Reputation: 3
In a project I have a text with patterns like that:
{| text {| text |} text |}
more text
I want to get the first part with brackets. For this I use preg_match recursively. The following code works fine already:
preg_match('/\{((?>[^\{\}]+)|(?R))*\}/x',$text,$matches);
But if I add the symbol "|", I got an empty result and I don't know why:
preg_match('/\{\|((?>[^\{\}]+)|(?R))*\|\}/x',$text,$matches);
I can't use the first solution because in the text something like { text } can also exist. Can somebody tell me what I do wrong here? Thx
Upvotes: 0
Views: 2694
Reputation: 77420
You've got a few suggestions for working regular expressions, but if you're wondering why your original regexp failed, read on. The problem lies when it comes time to match a closing "|}" tag. The (?>[^{}]+)
(or [^{}]++
) sub expression will match the "|", causing the |}
sub expression to fail. With no backtracking in the sub expression, there's no way to recover from the failed match.
Upvotes: 1
Reputation: 75242
Try this:
'/(?s)\{\|(?:(?:(?!\{\||\|\}).)++|(?R))*\|\}/'
In your original regex you use the character class [^{}]
to match anything except a delimiter. That's fine when the delimiters are only one character, but yours are two characters. To not-match a multi-character sequence you need something this:
(?:(?!\{\||\|\}).)++
The dot matches any character (including newlines, thank to the (?s)

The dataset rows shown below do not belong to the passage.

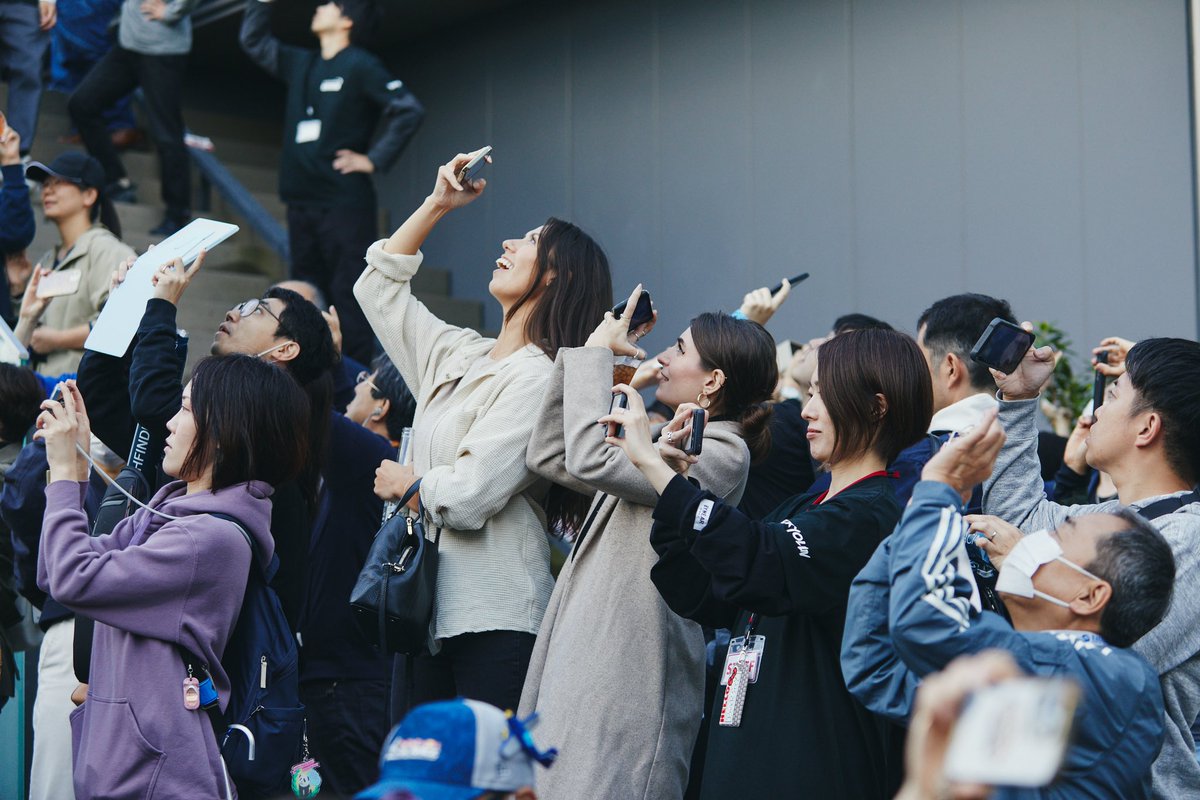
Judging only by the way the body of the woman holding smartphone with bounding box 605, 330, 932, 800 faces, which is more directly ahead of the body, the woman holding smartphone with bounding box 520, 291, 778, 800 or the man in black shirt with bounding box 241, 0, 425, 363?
the woman holding smartphone

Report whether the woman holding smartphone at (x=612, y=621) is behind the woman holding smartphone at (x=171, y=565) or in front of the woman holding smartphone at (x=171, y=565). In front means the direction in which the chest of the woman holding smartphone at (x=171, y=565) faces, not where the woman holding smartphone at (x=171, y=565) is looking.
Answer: behind

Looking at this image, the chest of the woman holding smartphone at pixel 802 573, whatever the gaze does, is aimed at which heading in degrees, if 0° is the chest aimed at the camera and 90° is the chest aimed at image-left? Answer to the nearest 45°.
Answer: approximately 90°

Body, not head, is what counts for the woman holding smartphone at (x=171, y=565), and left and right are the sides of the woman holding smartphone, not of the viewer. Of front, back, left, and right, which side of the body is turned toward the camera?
left

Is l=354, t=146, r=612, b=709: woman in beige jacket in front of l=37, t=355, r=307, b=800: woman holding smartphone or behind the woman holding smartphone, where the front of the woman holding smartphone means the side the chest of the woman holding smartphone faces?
behind
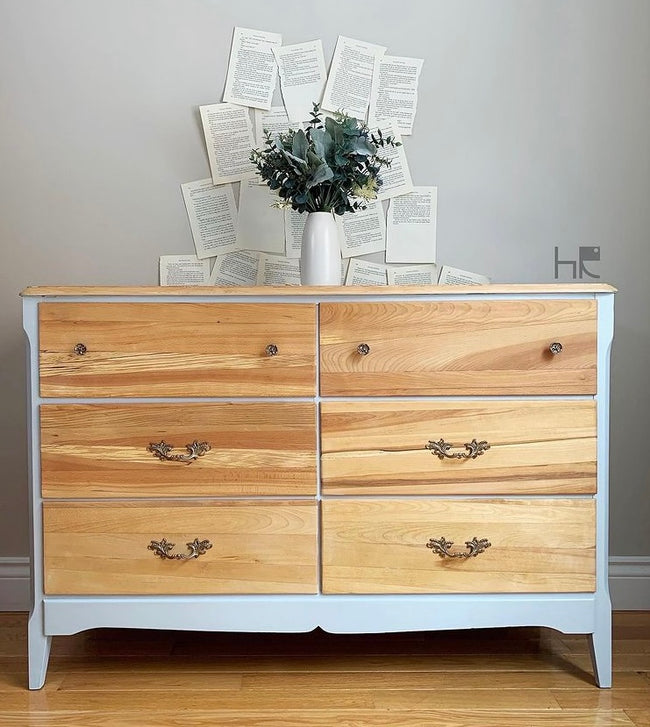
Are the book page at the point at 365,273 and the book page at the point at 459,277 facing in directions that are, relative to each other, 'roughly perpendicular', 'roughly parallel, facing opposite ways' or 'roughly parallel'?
roughly parallel

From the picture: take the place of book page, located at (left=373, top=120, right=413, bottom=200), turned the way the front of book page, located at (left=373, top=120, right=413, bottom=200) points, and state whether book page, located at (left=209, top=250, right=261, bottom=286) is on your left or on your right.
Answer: on your right

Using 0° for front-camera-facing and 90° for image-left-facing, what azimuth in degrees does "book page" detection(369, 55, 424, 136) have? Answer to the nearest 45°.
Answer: approximately 0°

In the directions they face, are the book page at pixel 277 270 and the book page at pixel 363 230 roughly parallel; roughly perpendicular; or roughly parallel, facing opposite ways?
roughly parallel

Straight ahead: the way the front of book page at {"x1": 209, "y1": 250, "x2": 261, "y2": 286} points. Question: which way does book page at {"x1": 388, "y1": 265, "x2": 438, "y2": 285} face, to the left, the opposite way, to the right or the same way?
the same way

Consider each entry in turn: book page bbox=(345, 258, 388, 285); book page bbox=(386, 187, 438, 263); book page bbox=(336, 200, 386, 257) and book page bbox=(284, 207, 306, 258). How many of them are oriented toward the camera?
4

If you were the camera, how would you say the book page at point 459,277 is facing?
facing the viewer

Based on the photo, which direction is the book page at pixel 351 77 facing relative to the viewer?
toward the camera

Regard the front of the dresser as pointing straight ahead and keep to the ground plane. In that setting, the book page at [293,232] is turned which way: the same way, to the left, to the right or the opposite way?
the same way

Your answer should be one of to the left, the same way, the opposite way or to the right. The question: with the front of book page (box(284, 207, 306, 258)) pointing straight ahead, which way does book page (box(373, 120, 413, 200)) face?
the same way

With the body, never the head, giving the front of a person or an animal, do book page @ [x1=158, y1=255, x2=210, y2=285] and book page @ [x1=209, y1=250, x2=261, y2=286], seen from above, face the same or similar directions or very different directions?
same or similar directions

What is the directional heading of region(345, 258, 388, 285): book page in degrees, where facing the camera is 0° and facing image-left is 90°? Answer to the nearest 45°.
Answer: approximately 0°

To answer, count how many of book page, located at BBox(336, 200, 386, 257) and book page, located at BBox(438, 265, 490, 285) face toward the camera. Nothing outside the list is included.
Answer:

), but only after the lookahead has determined that it's not part of a {|
or |}
sequence. I also dropped your atomic group ((?>...)
) and replaced it with a possessive quantifier (++
) to reduce clutter. But you should definitely use one or the other in that part of the regex to prevent catastrophic backtracking.
Upvotes: 3
Reputation: 33769
See PHP - help with my REGEX-based recursive function
To adapt it to your use
preg_match_all('/\{\|(?:^(\{\||\|\})|(?R))*\|\}/', $text, $matches);
Upvotes: 0